→ YOUR INSTRUCTIONS
Only these lines are needed: the first line of the entries below through the line with "- Utiliser des images de base sécurisées", each returned exactly.

(Records contained in a dataset)
*** Block opens ***

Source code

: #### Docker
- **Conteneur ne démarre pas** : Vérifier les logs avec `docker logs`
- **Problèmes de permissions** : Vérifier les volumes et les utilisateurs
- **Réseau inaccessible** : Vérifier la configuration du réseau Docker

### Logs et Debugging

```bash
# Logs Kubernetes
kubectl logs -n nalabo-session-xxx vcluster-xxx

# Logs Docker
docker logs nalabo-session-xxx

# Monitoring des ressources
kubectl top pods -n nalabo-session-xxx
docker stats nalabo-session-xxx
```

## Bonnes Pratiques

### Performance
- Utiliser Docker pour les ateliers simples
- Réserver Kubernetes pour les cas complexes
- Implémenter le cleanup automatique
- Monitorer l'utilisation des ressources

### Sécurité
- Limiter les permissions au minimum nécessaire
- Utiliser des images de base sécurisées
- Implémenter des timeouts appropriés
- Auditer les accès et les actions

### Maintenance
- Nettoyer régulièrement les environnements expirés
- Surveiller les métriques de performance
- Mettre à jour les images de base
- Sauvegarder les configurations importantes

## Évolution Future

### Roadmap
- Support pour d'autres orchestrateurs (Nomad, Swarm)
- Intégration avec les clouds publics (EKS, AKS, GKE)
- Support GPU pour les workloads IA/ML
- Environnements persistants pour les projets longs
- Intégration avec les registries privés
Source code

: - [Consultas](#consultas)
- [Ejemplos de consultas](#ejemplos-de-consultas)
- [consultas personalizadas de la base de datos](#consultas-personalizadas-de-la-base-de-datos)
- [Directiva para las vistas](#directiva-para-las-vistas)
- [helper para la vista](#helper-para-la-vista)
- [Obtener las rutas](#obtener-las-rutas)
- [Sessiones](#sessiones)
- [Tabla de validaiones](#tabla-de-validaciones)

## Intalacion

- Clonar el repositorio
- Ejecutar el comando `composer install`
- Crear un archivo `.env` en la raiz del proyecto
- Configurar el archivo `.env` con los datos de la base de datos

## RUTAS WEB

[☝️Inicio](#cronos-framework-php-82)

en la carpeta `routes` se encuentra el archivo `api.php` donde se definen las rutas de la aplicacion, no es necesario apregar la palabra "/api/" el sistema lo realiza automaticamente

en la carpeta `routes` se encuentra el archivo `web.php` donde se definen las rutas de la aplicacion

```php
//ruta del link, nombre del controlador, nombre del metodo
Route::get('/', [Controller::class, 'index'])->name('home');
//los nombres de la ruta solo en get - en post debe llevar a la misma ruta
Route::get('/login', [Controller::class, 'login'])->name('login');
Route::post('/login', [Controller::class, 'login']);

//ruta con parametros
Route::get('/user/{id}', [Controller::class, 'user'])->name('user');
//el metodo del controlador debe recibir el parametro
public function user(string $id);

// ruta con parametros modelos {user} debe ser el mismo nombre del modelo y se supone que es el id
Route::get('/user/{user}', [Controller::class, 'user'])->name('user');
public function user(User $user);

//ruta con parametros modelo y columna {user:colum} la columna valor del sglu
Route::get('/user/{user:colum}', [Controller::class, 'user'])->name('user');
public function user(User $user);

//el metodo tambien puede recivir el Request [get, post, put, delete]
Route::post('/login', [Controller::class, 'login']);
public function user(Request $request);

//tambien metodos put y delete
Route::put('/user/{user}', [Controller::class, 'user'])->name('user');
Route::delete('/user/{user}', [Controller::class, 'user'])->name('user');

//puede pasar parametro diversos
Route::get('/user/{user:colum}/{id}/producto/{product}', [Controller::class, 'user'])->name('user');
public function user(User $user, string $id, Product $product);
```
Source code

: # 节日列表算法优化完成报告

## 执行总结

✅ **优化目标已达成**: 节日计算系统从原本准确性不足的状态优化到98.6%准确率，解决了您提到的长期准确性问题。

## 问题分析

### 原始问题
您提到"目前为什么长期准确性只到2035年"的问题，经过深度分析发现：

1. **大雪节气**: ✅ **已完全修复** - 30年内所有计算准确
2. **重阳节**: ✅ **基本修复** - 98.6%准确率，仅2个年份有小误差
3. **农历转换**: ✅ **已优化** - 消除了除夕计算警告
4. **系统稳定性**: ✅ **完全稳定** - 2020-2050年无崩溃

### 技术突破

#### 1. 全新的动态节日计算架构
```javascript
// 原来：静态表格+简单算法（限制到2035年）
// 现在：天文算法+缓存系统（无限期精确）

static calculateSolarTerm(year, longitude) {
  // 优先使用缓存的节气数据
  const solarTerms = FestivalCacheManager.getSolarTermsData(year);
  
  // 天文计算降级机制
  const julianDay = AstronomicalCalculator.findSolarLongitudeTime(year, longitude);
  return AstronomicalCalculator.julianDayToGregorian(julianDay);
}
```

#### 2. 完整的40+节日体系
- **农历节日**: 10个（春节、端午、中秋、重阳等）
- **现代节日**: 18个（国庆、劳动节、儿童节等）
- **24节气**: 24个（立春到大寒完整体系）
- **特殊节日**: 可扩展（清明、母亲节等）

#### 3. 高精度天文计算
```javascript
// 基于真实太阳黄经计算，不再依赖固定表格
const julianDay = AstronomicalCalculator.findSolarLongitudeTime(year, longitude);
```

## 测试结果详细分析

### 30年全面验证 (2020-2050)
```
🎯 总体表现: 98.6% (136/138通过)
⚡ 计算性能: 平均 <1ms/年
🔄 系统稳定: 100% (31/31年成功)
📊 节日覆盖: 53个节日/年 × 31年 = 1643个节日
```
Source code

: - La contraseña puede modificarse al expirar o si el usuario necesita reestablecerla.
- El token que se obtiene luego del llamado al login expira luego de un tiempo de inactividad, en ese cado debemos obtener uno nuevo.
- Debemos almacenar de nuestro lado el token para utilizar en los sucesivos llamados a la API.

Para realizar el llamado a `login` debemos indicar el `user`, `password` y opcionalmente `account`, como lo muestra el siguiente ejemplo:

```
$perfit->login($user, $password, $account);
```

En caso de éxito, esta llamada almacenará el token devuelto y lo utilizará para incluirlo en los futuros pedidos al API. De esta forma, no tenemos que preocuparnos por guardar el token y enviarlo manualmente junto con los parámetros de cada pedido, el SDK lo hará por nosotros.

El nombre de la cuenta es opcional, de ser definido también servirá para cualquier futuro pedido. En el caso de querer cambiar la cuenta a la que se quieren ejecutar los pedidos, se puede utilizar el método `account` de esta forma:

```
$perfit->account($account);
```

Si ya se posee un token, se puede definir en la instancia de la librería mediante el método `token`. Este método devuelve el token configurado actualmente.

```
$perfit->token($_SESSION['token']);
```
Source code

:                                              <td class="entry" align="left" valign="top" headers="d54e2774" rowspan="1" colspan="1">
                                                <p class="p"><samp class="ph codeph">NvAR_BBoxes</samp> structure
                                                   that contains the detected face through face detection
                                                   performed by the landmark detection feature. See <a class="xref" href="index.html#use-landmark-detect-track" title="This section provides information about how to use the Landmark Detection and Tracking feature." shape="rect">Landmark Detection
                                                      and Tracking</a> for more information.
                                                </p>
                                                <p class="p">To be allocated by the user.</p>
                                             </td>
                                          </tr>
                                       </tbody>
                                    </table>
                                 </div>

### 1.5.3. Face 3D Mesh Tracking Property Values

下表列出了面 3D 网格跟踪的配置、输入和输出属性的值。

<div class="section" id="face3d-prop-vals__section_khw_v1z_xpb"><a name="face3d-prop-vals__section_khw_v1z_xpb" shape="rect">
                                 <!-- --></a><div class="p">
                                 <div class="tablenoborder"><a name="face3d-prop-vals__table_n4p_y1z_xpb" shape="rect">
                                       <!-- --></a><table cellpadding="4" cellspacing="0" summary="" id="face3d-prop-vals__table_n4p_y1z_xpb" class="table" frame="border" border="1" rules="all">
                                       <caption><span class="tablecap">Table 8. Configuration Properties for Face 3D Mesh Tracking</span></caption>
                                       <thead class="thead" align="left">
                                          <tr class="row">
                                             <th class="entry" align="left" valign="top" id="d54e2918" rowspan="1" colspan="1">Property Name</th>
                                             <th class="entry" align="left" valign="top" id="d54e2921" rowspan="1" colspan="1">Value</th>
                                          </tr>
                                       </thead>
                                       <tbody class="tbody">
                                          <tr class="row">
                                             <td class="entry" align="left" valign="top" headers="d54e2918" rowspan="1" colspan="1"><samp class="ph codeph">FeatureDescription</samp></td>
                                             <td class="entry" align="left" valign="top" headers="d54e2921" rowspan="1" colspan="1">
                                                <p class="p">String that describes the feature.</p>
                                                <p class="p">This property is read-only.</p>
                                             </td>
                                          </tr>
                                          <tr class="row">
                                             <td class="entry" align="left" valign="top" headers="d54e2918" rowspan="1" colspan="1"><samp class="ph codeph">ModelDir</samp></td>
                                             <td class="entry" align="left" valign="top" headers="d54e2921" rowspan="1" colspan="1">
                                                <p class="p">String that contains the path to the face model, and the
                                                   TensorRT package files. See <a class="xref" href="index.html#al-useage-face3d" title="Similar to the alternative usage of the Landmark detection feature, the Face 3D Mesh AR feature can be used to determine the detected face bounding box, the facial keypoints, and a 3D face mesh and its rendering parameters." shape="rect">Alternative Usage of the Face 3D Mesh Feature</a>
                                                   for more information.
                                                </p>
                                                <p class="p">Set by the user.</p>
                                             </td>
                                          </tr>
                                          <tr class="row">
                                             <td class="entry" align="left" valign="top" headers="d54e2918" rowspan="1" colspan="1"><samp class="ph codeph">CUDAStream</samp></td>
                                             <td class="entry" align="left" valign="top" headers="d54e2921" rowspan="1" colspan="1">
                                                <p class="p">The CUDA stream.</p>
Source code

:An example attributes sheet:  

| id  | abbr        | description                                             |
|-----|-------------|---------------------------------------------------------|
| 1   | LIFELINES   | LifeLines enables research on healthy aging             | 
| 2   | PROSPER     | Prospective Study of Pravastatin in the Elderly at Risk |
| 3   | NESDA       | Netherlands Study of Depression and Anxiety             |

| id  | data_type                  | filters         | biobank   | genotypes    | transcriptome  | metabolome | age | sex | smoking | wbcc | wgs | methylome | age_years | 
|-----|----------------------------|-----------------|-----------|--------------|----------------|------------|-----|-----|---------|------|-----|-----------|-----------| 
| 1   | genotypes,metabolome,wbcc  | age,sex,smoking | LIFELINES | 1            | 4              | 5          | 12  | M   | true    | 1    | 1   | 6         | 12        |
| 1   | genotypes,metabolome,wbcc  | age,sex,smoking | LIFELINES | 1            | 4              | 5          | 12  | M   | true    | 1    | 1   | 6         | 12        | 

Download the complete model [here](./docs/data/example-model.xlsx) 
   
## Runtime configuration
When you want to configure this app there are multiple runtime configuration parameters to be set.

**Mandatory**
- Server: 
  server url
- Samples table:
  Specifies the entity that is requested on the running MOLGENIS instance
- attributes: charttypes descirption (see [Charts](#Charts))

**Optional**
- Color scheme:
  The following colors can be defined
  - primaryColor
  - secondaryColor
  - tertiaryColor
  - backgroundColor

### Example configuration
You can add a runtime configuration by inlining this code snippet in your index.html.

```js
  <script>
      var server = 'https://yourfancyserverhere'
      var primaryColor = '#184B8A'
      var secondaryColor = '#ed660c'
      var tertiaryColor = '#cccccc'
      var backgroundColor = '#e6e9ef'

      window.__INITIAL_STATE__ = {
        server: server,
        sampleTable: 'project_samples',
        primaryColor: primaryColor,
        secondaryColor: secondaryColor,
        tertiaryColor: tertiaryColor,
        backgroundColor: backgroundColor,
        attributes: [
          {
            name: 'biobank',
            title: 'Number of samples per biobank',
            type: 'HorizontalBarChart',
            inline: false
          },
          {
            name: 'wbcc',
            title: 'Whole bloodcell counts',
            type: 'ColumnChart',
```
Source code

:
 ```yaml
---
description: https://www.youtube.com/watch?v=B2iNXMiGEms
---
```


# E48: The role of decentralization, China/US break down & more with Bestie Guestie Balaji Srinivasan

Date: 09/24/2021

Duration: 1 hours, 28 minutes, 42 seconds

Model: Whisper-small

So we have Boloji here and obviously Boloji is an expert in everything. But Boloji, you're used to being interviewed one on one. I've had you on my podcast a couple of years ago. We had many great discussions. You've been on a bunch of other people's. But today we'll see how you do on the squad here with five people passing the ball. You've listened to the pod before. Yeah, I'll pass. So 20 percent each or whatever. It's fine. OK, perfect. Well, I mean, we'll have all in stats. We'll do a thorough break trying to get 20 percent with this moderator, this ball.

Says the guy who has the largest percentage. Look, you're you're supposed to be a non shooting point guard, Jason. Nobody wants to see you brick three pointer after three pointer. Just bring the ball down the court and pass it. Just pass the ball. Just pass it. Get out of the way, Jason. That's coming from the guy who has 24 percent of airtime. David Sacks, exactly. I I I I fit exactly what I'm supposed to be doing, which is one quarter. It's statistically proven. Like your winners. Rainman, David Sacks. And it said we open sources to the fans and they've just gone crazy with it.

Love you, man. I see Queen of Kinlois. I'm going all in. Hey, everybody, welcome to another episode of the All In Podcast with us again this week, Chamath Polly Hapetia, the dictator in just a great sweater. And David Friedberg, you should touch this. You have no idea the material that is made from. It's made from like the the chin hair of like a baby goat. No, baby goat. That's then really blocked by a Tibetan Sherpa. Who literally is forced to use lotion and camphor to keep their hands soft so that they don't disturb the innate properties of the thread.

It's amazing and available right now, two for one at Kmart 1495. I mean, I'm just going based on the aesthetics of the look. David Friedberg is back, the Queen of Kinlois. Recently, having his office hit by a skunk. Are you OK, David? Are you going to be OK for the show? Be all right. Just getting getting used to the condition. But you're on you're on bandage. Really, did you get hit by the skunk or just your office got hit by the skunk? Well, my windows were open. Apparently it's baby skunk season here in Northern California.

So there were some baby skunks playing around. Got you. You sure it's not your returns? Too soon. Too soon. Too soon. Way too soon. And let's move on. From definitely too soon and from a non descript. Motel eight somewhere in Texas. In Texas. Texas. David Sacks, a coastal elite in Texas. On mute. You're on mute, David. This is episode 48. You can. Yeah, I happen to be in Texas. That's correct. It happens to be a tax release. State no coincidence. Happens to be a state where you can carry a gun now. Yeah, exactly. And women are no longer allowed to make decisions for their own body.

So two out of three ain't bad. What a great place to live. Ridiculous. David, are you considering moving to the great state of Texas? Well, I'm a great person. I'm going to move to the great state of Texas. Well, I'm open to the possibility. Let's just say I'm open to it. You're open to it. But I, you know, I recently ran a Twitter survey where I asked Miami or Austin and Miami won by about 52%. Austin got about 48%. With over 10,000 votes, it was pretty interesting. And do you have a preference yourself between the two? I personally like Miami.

*** Block closes ***

→ YOUR SOLUTION
Source code

: #### Docker
- **Conteneur ne démarre pas** : Vérifier les logs avec `docker logs`
- **Problèmes de permissions** : Vérifier les volumes et les utilisateurs
- **Réseau inaccessible** : Vérifier la configuration du réseau Docker

### Logs et Debugging

```bash
# Logs Kubernetes
kubectl logs -n nalabo-session-xxx vcluster-xxx

# Logs Docker
docker logs nalabo-session-xxx

# Monitoring des ressources
kubectl top pods -n nalabo-session-xxx
docker stats nalabo-session-xxx
```

## Bonnes Pratiques

### Performance
- Utiliser Docker pour les ateliers simples
- Réserver Kubernetes pour les cas complexes
- Implémenter le cleanup automatique
- Monitorer l'utilisation des ressources

### Sécurité
- Limiter les permissions au minimum nécessaire
- Utiliser des images de base sécurisées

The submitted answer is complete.